Etienne Tshisekedi devant la justice pour « faux et usage de faux »

DIRECT.CD — L’opposant Etienne Tshisekedi fait face à une action judiciaire lancée contre lui devant le tribunal de Matete, rapporte la presse kinoise.

A la tête de cette action, André Kalonzo que des frondeurs  de l’Union pour la Démocratie et le Progrès social (UDPS) ont désigné en janvier dernier comme nouveau président « provisoire », évinçant Etienne Tshisekedi de la direction du parti.

Ces cadres et membres de l’UDPS, dont la plupart vivent en exil en Europe ou au Canada, ont organisé un « conclave » à Bruxelles du 18 au 20 septembre qui a clôturé ses travaux en désignant un président provisoire, « après avoir fait le constat d’une vacance de leadership à la tête du parti, sur base de nombreux éléments et faits ».

Ces-mêmes frondeurs avaient déjà porté plainte à Bruxelles contre Etienne Tshisekedi pour « faux » et « usage de faux », « escroquerie », et « vol et/ou extorsion ».

C’est alors que André Kalonzo portera une seconde plainte à Kinshasa, avec entre autres comme motif: des soupçons de malversations financières dans « l’entourage proche » d’Etienne Tshisekedi.

_Liste fournie_.
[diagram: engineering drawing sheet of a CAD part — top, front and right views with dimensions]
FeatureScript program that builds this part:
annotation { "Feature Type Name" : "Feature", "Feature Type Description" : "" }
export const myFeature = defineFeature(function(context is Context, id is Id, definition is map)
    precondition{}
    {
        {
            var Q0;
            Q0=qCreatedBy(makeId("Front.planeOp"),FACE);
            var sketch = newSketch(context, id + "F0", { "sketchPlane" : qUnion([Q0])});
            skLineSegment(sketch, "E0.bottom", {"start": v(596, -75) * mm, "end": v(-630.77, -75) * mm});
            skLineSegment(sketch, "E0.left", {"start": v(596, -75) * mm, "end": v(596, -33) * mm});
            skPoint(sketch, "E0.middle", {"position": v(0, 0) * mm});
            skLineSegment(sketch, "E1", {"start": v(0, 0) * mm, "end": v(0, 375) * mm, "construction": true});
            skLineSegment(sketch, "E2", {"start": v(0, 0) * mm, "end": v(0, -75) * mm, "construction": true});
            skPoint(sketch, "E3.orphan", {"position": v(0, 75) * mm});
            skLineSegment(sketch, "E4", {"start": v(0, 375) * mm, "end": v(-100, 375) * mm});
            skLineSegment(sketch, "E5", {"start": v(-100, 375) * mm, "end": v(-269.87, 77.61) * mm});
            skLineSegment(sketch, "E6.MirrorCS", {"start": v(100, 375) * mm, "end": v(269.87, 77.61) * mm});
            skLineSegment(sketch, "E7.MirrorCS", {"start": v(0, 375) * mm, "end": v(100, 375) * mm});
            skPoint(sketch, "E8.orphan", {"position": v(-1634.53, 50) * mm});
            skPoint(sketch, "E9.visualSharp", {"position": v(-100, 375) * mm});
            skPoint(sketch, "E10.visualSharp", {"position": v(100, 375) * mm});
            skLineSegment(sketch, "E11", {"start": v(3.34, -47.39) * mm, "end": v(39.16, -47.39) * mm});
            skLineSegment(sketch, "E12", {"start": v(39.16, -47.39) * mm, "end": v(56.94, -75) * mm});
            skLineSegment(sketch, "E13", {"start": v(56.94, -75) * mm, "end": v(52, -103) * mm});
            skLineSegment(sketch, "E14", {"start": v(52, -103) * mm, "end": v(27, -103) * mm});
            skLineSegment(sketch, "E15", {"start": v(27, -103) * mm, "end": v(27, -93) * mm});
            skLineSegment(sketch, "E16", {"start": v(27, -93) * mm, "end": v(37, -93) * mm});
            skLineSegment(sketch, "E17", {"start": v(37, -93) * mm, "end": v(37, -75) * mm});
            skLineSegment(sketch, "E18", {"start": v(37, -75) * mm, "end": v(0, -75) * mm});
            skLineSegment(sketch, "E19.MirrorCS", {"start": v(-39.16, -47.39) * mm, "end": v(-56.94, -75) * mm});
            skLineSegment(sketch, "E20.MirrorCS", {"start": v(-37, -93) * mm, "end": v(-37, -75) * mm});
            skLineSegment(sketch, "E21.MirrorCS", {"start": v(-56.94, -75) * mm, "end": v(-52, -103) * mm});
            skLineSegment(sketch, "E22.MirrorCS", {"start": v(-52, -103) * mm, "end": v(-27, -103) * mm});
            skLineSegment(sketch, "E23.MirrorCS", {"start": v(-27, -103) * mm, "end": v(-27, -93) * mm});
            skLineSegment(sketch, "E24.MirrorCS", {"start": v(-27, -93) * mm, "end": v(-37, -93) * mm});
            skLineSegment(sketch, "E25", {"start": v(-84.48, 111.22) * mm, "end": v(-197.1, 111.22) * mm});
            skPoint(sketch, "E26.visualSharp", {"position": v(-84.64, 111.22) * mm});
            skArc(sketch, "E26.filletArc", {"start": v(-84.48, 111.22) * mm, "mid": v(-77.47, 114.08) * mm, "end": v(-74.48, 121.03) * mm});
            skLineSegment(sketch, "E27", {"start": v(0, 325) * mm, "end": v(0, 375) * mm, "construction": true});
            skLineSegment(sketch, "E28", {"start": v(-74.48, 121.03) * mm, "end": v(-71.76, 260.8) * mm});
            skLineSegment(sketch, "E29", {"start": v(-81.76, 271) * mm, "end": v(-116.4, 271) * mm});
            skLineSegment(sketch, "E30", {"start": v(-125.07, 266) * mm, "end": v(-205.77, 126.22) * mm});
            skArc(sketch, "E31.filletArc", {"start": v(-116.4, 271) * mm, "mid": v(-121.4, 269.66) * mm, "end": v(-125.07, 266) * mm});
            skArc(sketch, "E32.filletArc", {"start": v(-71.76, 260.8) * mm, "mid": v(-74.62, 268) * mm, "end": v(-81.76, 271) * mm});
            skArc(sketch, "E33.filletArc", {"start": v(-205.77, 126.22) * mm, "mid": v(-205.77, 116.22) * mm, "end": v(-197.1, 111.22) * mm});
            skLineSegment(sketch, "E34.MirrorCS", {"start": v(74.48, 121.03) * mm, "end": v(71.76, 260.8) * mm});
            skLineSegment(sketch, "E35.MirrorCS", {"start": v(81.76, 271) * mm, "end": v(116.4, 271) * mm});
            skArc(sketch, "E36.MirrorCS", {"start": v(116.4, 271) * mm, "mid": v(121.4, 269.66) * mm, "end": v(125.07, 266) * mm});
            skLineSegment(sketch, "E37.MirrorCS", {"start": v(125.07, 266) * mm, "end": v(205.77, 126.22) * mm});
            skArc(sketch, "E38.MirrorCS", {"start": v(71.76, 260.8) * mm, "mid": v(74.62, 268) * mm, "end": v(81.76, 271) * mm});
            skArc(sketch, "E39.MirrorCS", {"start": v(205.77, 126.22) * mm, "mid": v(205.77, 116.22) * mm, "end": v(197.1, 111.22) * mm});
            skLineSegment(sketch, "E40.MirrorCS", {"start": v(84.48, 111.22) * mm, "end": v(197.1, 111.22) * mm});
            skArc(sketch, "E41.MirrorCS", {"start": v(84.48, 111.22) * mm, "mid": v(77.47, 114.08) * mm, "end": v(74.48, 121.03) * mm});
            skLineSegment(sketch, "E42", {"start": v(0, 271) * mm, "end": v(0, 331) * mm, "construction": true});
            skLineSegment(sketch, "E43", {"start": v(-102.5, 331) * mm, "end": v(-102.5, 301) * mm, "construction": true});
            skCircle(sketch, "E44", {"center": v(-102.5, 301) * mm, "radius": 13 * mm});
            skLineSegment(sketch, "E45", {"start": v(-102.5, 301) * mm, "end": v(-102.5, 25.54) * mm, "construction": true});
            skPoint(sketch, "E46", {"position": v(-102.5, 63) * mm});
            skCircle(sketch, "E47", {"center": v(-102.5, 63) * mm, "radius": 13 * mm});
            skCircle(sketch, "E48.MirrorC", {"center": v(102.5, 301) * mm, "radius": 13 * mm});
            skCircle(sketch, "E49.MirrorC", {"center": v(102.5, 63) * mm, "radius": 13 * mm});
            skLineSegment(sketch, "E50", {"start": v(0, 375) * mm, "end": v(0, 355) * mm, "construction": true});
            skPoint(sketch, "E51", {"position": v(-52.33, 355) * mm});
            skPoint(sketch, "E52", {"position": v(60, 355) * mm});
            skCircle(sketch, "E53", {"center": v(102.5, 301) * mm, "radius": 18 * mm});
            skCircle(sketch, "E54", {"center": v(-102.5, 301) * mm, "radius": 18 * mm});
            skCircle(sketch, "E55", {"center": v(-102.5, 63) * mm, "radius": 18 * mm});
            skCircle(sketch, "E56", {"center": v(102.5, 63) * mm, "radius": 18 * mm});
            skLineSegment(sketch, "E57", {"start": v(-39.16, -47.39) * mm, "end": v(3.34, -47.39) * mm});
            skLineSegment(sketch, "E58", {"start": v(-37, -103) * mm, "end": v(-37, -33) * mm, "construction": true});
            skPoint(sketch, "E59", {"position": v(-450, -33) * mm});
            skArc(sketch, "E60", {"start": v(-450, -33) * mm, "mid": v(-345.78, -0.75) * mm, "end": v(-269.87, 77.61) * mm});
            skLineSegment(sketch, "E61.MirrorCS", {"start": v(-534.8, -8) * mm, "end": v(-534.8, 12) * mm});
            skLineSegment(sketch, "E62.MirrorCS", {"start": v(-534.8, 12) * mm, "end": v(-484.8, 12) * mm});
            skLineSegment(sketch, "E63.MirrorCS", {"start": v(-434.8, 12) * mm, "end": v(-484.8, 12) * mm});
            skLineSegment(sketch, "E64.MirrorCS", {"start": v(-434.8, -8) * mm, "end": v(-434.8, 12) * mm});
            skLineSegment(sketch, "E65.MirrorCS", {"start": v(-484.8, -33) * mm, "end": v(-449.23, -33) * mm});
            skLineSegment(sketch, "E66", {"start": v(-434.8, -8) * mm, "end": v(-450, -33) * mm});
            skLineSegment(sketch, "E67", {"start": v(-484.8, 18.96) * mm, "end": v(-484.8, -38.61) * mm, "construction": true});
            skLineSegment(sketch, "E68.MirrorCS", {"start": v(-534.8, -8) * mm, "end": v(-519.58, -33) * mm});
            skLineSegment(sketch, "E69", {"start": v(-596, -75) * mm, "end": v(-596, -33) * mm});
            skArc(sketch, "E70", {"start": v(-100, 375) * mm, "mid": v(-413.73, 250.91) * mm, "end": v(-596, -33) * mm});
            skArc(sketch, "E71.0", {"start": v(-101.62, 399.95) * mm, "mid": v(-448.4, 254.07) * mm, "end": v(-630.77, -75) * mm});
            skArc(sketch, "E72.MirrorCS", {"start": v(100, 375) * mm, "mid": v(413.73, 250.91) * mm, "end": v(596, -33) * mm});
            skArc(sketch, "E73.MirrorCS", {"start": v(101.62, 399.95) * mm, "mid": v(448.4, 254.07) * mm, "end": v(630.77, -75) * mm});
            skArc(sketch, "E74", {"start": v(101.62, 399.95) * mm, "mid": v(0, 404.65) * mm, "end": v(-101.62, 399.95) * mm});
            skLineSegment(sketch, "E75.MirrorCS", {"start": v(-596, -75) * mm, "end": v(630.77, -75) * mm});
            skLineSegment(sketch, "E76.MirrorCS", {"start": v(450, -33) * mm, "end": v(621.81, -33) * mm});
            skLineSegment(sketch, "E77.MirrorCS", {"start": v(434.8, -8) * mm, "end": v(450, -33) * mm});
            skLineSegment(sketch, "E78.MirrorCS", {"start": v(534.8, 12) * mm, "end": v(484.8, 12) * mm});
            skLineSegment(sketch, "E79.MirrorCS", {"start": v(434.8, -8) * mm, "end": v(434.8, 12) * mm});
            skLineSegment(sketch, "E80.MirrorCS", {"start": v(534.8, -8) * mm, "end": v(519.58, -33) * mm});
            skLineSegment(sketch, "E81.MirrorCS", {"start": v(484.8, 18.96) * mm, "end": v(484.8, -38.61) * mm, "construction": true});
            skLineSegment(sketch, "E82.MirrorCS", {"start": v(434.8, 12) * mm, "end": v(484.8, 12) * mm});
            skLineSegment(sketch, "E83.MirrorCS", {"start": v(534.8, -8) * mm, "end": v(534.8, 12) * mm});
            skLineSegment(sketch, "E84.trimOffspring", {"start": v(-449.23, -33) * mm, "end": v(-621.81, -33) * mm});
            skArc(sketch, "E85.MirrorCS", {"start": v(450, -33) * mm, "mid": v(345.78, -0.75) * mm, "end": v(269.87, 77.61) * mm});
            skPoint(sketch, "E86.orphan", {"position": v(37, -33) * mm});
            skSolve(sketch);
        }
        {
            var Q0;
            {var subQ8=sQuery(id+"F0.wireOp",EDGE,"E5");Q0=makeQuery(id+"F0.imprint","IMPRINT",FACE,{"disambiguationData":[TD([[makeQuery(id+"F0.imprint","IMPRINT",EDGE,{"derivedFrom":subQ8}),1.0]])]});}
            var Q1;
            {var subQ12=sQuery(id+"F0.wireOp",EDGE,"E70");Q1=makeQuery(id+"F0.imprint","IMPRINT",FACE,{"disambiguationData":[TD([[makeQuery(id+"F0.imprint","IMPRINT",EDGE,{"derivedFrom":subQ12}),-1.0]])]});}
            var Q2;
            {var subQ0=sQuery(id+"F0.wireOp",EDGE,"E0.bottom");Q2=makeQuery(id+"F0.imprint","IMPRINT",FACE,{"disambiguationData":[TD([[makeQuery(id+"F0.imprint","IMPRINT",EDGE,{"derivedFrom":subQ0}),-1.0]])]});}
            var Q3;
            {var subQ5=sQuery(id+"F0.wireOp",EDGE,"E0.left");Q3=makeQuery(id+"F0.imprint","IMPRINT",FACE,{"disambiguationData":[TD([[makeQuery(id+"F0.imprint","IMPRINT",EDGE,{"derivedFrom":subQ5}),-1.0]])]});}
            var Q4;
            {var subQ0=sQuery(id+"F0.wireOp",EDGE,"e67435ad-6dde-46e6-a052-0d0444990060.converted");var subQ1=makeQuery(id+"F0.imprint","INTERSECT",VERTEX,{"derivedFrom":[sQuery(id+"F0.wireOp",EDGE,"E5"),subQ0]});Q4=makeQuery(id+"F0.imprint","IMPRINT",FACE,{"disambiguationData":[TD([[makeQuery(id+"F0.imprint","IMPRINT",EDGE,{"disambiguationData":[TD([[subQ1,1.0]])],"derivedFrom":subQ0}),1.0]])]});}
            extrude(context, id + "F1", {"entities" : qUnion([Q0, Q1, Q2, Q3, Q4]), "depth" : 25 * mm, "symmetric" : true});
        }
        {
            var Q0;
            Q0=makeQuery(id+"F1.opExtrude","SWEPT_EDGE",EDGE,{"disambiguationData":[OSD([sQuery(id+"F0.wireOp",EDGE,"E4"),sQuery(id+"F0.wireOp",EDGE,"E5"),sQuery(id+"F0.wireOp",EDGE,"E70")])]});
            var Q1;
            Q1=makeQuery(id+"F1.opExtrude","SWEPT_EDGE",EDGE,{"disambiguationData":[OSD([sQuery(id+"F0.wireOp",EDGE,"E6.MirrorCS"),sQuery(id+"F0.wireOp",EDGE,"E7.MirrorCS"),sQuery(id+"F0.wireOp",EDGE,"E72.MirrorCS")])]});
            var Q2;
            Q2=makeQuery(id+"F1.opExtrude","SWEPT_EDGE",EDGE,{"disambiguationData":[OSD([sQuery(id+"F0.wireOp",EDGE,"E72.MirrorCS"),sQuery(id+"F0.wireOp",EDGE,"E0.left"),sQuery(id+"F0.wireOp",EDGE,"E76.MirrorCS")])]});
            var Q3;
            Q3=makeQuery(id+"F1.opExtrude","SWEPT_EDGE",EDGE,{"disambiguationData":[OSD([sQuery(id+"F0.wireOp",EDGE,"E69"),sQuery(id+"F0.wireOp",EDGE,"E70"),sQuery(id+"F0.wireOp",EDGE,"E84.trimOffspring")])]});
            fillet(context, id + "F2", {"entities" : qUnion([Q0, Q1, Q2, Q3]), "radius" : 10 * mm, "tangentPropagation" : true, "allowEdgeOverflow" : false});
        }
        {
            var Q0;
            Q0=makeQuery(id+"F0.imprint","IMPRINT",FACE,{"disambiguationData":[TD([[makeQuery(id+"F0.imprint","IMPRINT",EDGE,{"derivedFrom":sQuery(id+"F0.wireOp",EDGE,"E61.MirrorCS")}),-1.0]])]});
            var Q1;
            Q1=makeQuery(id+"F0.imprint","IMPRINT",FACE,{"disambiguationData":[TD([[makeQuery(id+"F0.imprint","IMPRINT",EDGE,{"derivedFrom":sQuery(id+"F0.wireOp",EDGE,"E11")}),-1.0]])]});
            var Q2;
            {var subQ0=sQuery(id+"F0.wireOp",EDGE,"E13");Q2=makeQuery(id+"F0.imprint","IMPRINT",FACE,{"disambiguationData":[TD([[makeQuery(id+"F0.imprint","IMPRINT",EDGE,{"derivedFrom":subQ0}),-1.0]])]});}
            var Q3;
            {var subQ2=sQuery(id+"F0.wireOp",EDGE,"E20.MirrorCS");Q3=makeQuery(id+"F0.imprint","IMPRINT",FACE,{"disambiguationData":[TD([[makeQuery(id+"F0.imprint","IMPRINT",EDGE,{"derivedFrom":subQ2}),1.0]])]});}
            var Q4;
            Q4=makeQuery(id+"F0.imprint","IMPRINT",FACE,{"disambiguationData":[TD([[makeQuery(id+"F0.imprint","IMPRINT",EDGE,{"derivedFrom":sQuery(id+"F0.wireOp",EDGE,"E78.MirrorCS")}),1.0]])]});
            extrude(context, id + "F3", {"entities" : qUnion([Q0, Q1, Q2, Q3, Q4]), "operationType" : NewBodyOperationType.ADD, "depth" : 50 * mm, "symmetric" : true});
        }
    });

_Travail demandé_.
1) Dans le texte, quels sont tous les motifs de la plainte que les frondeurs avaient déjà déposée à Bruxelles contre Etienne Tshisekedi ?
2) Reproduisez à l'identique le passage du texte commençant par « DIRECT.CD — L’opposant » et allant jusqu'à « la presse kinoise. ».
Vous n'aurez pas besoin de la liste.

_Réponses par tâche_.
1) « faux », « usage de faux », « escroquerie », « vol et/ou extorsion »

2)
DIRECT.CD — L’opposant Etienne Tshisekedi fait face à une action judiciaire lancée contre lui devant le tribunal de Matete, rapporte la presse kinoise.